Fragment a. is likely to execute more quickly because it maps better to cache: It goes through the two-dimensional array at successive memory addresses, so a cache miss for one array entry will lead to several successive cache hits at subsequent array entries. By contrast, fragment b. goes through the array column by column; loading one entry in the column will not lead the next column entry to be simultaneously loaded.

H5.2.
a. 0 (This is the same memory location each time through the innermost loop, so there will be no misses after the first iteration.)
b. 0.125 (As we go through the innermost loop, we are walking through successive memory locations. Each time we miss the cache, we will load eight successive locations in the row; thus this access misses the cache one time in eight.)
c. 1.0 (Each array access in in a different row, so they will be widely separated. Loading one element in the column will not help in reaching another. Thus each access to B will be a miss.)
H5.3.

The fragment on left will be faster. With each iteration of the loop, this fragment accesses two successive memory locations, likely to occur on the same line in the cache. Consequently, there will be just one miss for each iteration.
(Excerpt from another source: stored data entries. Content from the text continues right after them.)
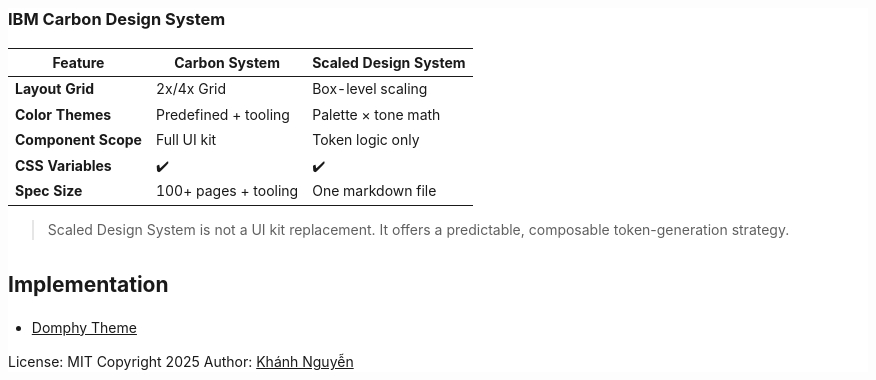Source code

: ### IBM Carbon Design System

| Feature             | Carbon System        | Scaled Design System |
| ------------------- | -------------------- | -------------------- |
| **Layout Grid**     | 2x/4x Grid           | Box-level scaling    |
| **Color Themes**    | Predefined + tooling | Palette × tone math  |
| **Component Scope** | Full UI kit          | Token logic only     |
| **CSS Variables**   | ✔️                   | ✔️                   |
| **Spec Size**       | 100+ pages + tooling | One markdown file    |

> Scaled Design System is not a UI kit replacement. It offers a predictable, composable token-generation strategy.

## Implementation

* [Domphy Theme](https://github.com/domphy/theme)

License: MIT Copyright 2025 Author: [Khánh Nguyễn](https://github.com/huukhanhnguyen)
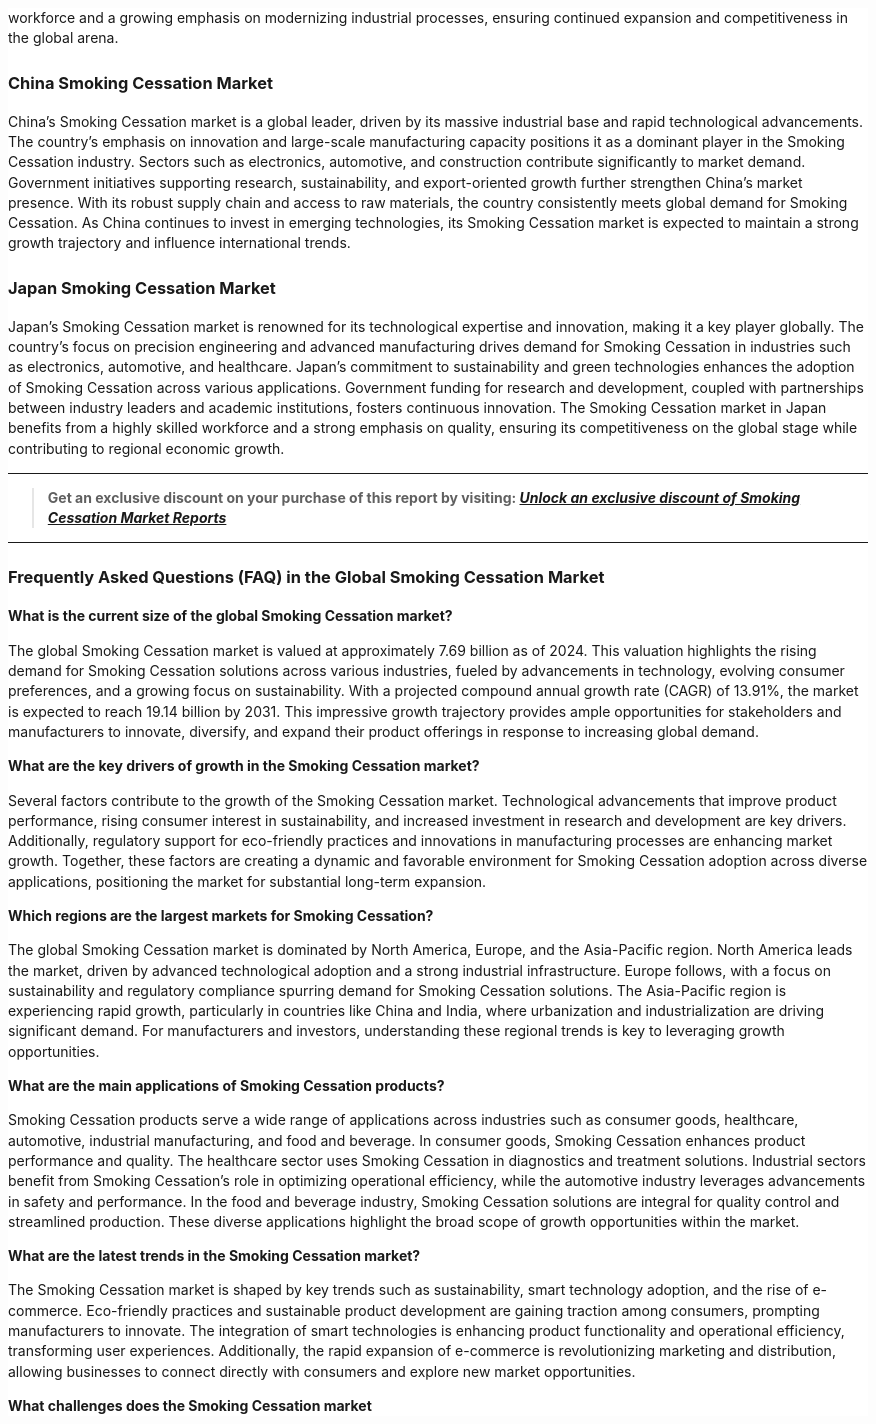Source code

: workforce and a growing emphasis on modernizing industrial processes, ensuring continued expansion and competitiveness in the global arena.</p><h3>China Smoking Cessation Market</h3><p>China&rsquo;s Smoking Cessation market is a global leader, driven by its massive industrial base and rapid technological advancements. The country&rsquo;s emphasis on innovation and large-scale manufacturing capacity positions it as a dominant player in the Smoking Cessation industry. Sectors such as electronics, automotive, and construction contribute significantly to market demand. Government initiatives supporting research, sustainability, and export-oriented growth further strengthen China&rsquo;s market presence. With its robust supply chain and access to raw materials, the country consistently meets global demand for Smoking Cessation. As China continues to invest in emerging technologies, its Smoking Cessation market is expected to maintain a strong growth trajectory and influence international trends.</p><h3>Japan Smoking Cessation Market</h3><p>Japan&rsquo;s Smoking Cessation market is renowned for its technological expertise and innovation, making it a key player globally. The country&rsquo;s focus on precision engineering and advanced manufacturing drives demand for Smoking Cessation in industries such as electronics, automotive, and healthcare. Japan&rsquo;s commitment to sustainability and green technologies enhances the adoption of Smoking Cessation across various applications. Government funding for research and development, coupled with partnerships between industry leaders and academic institutions, fosters continuous innovation. The Smoking Cessation market in Japan benefits from a highly skilled workforce and a strong emphasis on quality, ensuring its competitiveness on the global stage while contributing to regional economic growth.</p><hr /><blockquote><p><strong>Get an exclusive discount on your purchase of this report by visiting: <em><a href="://marketresearchpulse.com/ask-for-discount/11535?utm_source=Github&amp;utm_medium=0112">Unlock an exclusive discount of Smoking Cessation Market Reports</a></em>&nbsp;</strong></p></blockquote><hr /><h3>Frequently Asked Questions (FAQ) in the Global Smoking Cessation Market</h3><p><strong>What is the current size of the global Smoking Cessation market?</strong></p><p>The global Smoking Cessation market is valued at approximately 7.69 billion as of 2024. This valuation highlights the rising demand for Smoking Cessation solutions across various industries, fueled by advancements in technology, evolving consumer preferences, and a growing focus on sustainability. With a projected compound annual growth rate (CAGR) of 13.91%, the market is expected to reach 19.14 billion by 2031. This impressive growth trajectory provides ample opportunities for stakeholders and manufacturers to innovate, diversify, and expand their product offerings in response to increasing global demand.</p><p><strong>What are the key drivers of growth in the Smoking Cessation market?</strong></p><p>Several factors contribute to the growth of the Smoking Cessation market. Technological advancements that improve product performance, rising consumer interest in sustainability, and increased investment in research and development are key drivers. Additionally, regulatory support for eco-friendly practices and innovations in manufacturing processes are enhancing market growth. Together, these factors are creating a dynamic and favorable environment for Smoking Cessation adoption across diverse applications, positioning the market for substantial long-term expansion.</p><p><strong>Which regions are the largest markets for Smoking Cessation?</strong></p><p>The global Smoking Cessation market is dominated by North America, Europe, and the Asia-Pacific region. North America leads the market, driven by advanced technological adoption and a strong industrial infrastructure. Europe follows, with a focus on sustainability and regulatory compliance spurring demand for Smoking Cessation solutions. The Asia-Pacific region is experiencing rapid growth, particularly in countries like China and India, where urbanization and industrialization are driving significant demand. For manufacturers and investors, understanding these regional trends is key to leveraging growth opportunities.</p><p><strong>What are the main applications of Smoking Cessation products?</strong></p><p>Smoking Cessation products serve a wide range of applications across industries such as consumer goods, healthcare, automotive, industrial manufacturing, and food and beverage. In consumer goods, Smoking Cessation enhances product performance and quality. The healthcare sector uses Smoking Cessation in diagnostics and treatment solutions. Industrial sectors benefit from Smoking Cessation&rsquo;s role in optimizing operational efficiency, while the automotive industry leverages advancements in safety and performance. In the food and beverage industry, Smoking Cessation solutions are integral for quality control and streamlined production. These diverse applications highlight the broad scope of growth opportunities within the market.</p><p><strong>What are the latest trends in the Smoking Cessation market?</strong></p><p>The Smoking Cessation market is shaped by key trends such as sustainability, smart technology adoption, and the rise of e-commerce. Eco-friendly practices and sustainable product development are gaining traction among consumers, prompting manufacturers to innovate. The integration of smart technologies is enhancing product functionality and operational efficiency, transforming user experiences. Additionally, the rapid expansion of e-commerce is revolutionizing marketing and distribution, allowing businesses to connect directly with consumers and explore new market opportunities.</p><p><strong>What challenges does the Smoking Cessation market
With the fragment on right, the two memory accesses are far apart and so will be on different lines; moreover, since n will skip around throughout the array, there entries will rarely be in the cache from previous iterations. As a result, the fragment on right will typically see two cache misses per iteration, and so it will take twice as long.

H5.4.

When skip is 16,384, each access to arr[i] in the inner loop maps to the same set of cache lines, the lines accessed at the beginning of the inner loop will be dropped from the cache as the inner loop continues. When k is incremented and the program reads the array entries following those accessed in the previous loop, those lines aren't available in the cache. As a result, all array accesses miss the cache.

When skip is 16,352, then the accesses to arr[i] map to a variety of cache lines, and all the requested lines can fit into the cache. (The code would access 4000000/16362 ≈ 244 lines, and since they map to different sets, they would all fit into the cache.) When the code continues to the next value of k, the data is still in the cache from before, and so the array accesses usually hit the cache.